Journal Submittal Format
• In word-processing, start a Journal page and save it as a file. Save it in a manner that you can return to and add new entries in it.
- Each of the seven journal entries has an Introductory bar format:
Title Date Source Notation
• Create a Title that effectively points at a main issue in the topic. The Date is when you became aware of this topic. The Source Notation is what presented or brought you the topic. If it's from the Web, either a simple www.Source.com or full URL is okay.
• Write out your impressions and interest about this item of notice. I don't expect any hard research done on an entry! The Journal is an awareness - developing tool!
• Two to three paragraphs per entry may suffice. The first paragraph introduces the topic, gives background, and introduces your viewpoint and interest in it. The second paragraph gives details and briefly explains the issue(s) you deem relevant, and the third paragraph provides your comments and take on the subject, then closure.
- The Journal has seven (7) entries covering three to five pages total. 100 points.

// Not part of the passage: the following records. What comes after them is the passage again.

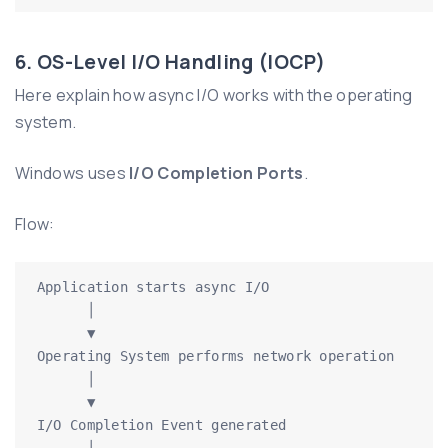
6. OS-Level I/O Handling (IOCP)
Here explain how async I/O works with the operating
system.
Windows uses
I/O Completion Ports
.
Flow:
Application starts async I/O

      │

      ▼

Operating System performs network operation

      │

      ▼

I/O Completion Event generated

      │
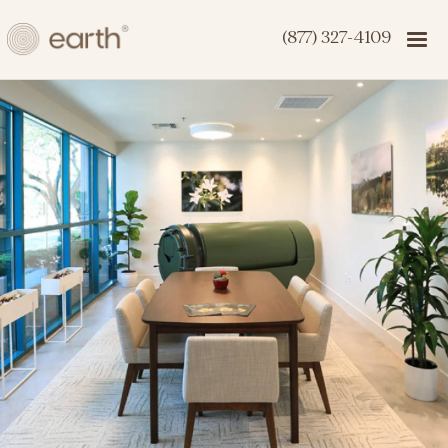
(877) 327-4109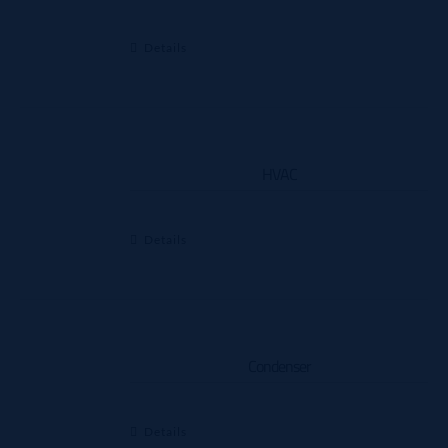
Details
HVAC
Details
Condenser
Details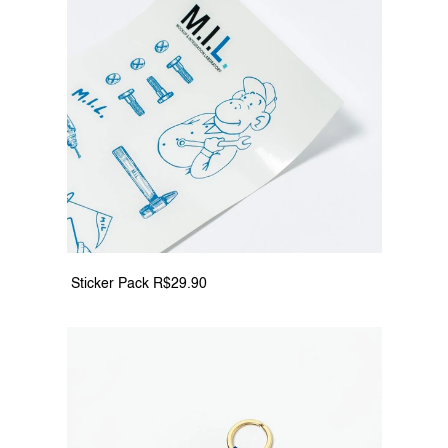
 Sticker Pack R$29.90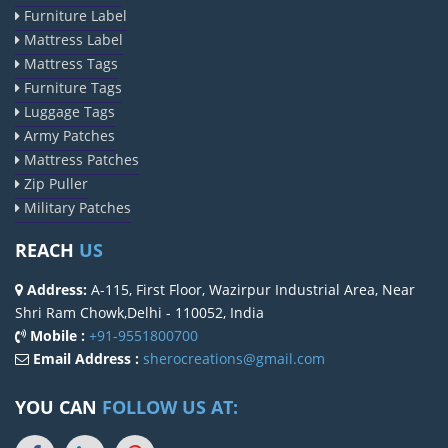
Furniture Label
Mattress Label
Mattress Tags
Furniture Tags
Luggage Tags
Army Patches
Mattress Patches
Zip Puller
Military Patches
REACH
US
Address:
A-115, First Floor, Wazirpur Industrial Area, Near
Shri Ram Chowk,Delhi - 110052, India
Mobile :
+91-9551800700
Email Address :
sherocreations@gmail.com
YOU CAN
FOLLOW US AT: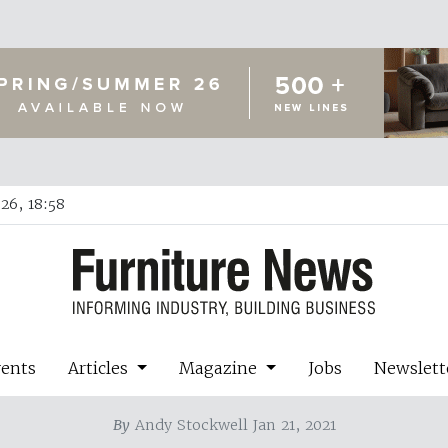
26, 18:58
vents
Articles
Magazine
Jobs
Newslett
By
Andy Stockwell Jan 21, 2021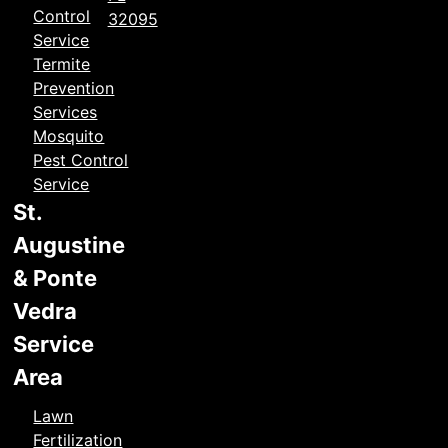
Control
32095
Service
Termite
Prevention
Services
Mosquito
Pest Control
Service
St.
Augustine
& Ponte
Vedra
Service
Area
Lawn
Fertilization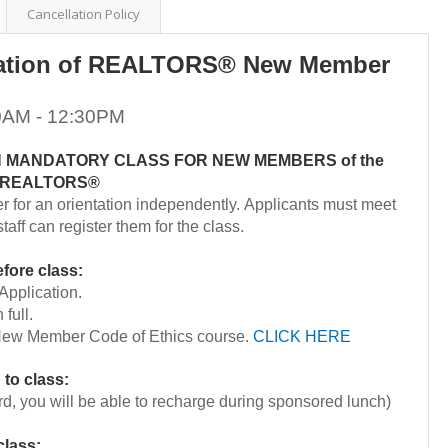
Cancellation Policy
ation of REALTORS® New Member
30AM - 12:30PM
ON MANDATORY CLASS FOR NEW MEMBERS of the
of REALTORS®
er for an orientation independently. Applicants must meet
taff can register them for the class.
fore class:
pplication.
 full.
ew Member Code of Ethics course.
CLICK HERE
 to class:
rd, you will be able to recharge during sponsored lunch)
class: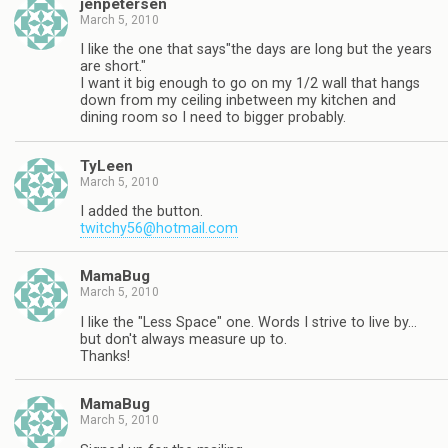
jenpetersen
March 5, 2010
I like the one that says"the days are long but the years
are short."
I want it big enough to go on my 1/2 wall that hangs
down from my ceiling inbetween my kitchen and
dining room so I need to bigger probably.
TyLeen
March 5, 2010
I added the button.
twitchy56@hotmail.com
MamaBug
March 5, 2010
I like the "Less Space" one. Words I strive to live by…
but don't always measure up to.
Thanks!
MamaBug
March 5, 2010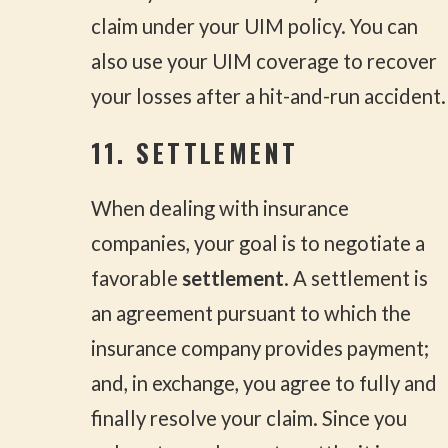
claim under your UIM policy. You can
also use your UIM coverage to recover
your losses after a hit-and-run accident.
11. SETTLEMENT
When dealing with insurance
companies, your goal is to negotiate a
favorable
settlement
. A settlement is
an agreement pursuant to which the
insurance company provides payment;
and, in exchange, you agree to fully and
finally resolve your claim. Since you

• The Journal style may be conversational, but treat the writing style as formal! I'll mark punctuation errors, misspellings, and junk sentences, and a flow of markings grants a loss of points. This journal shows your business persona, as does every exercise in this course. Get professional and proficient with editing!
Grading Assessment and Rubric
Competence: 0-80 points
- Paragraphs intelligently communicate a business topic to an audience.
- Sentences link and promote topic ideas.
- Each entry is introduced by topic title, observation time, and source.
- Topic is clearly related and relevant to business or a School of Business discipline.
- Writing style is objective and appropriate for explaining a topic.
Grammar: 0-10 points
- Writing is free of misspellings.
- Writing is free of run-ons and modifier problems.
- Sentences show variety and good construction.
- Sentences have clauses and phrases logically connected.
- In general, grammatically correct writing is required.
Punctuation and Mechanics: 0-10 points
- Writing has few or no punctuation errors.
- Writing shows proper capitalization and proper handling of hyphens, dashes, quotation marks, and other mechanic conventions.
- Writing having figures and numbers follows APA conventions regarding their use.